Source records
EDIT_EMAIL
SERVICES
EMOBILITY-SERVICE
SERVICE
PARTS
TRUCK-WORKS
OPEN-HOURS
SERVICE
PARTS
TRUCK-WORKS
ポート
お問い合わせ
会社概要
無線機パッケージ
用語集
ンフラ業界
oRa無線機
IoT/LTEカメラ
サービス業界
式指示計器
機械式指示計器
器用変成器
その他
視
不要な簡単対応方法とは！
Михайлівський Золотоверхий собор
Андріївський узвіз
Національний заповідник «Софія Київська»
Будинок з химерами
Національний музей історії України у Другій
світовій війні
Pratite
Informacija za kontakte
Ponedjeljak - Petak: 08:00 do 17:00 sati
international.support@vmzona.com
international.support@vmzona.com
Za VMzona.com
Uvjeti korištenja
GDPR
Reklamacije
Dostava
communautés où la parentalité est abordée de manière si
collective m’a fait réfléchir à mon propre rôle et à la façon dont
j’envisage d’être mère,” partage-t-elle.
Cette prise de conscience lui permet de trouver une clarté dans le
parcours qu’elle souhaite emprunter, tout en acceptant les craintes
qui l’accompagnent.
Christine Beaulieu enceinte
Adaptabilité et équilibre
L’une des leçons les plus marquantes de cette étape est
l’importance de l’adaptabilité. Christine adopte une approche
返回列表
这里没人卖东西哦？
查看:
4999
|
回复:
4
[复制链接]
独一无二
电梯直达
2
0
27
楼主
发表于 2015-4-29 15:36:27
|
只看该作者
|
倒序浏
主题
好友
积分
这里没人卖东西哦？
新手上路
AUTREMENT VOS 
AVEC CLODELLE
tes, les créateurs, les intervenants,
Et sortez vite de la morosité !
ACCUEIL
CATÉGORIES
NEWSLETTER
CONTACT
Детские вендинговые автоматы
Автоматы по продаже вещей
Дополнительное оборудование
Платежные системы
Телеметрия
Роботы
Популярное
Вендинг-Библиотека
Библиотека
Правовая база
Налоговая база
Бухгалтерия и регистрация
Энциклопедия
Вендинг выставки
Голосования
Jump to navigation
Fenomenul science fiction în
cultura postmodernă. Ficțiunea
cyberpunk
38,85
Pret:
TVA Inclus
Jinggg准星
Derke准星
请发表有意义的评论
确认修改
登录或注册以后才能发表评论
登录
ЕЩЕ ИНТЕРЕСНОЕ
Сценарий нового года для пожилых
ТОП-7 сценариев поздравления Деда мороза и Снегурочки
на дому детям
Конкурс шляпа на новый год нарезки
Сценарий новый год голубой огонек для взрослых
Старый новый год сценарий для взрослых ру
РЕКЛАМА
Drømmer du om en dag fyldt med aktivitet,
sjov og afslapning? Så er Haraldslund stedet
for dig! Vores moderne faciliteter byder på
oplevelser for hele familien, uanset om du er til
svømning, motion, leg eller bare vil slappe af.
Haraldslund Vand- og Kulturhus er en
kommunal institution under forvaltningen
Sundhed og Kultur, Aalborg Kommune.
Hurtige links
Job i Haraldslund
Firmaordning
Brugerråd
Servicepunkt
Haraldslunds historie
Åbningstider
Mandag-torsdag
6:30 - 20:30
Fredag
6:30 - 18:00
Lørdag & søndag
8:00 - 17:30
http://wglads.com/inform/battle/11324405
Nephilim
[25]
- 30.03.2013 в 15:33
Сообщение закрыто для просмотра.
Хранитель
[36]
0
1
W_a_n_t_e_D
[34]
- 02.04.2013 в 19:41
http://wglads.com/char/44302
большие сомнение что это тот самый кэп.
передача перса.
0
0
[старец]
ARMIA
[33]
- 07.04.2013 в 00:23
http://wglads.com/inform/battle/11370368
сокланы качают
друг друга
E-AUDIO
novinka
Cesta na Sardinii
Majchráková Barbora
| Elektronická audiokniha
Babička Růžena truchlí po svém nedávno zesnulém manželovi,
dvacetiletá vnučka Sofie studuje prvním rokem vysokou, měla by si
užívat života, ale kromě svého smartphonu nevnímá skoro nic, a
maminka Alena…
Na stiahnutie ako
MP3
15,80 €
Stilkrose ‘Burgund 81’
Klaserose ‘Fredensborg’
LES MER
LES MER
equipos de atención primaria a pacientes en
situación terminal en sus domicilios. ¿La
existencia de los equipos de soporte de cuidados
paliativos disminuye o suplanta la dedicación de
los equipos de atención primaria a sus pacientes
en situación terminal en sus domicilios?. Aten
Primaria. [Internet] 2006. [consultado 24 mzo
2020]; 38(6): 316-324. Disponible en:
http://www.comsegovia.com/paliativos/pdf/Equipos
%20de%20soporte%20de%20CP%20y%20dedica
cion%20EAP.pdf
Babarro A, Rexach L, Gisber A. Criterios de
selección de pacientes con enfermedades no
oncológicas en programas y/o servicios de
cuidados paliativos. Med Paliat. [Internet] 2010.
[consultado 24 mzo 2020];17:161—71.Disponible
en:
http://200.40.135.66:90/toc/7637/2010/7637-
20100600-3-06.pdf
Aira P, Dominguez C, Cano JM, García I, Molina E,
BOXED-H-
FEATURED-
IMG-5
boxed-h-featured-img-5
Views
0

• **WHAT IS EXPECTED**: As listed above, the lines from the line with "en situación terminal" to the line with "cuidados paliativos. Med" are to be echoed exactly, with both ends included and nothing added.

• **EXERCISE SOLUTION**:
en situación terminal en sus domicilios?. Aten
Primaria. [Internet] 2006. [consultado 24 mzo
2020]; 38(6): 316-324. Disponible en:
http://www.comsegovia.com/paliativos/pdf/Equipos
%20de%20soporte%20de%20CP%20y%20dedica
cion%20EAP.pdf
Babarro A, Rexach L, Gisber A. Criterios de
selección de pacientes con enfermedades no
oncológicas en programas y/o servicios de
cuidados paliativos. Med Paliat. [Internet] 2010.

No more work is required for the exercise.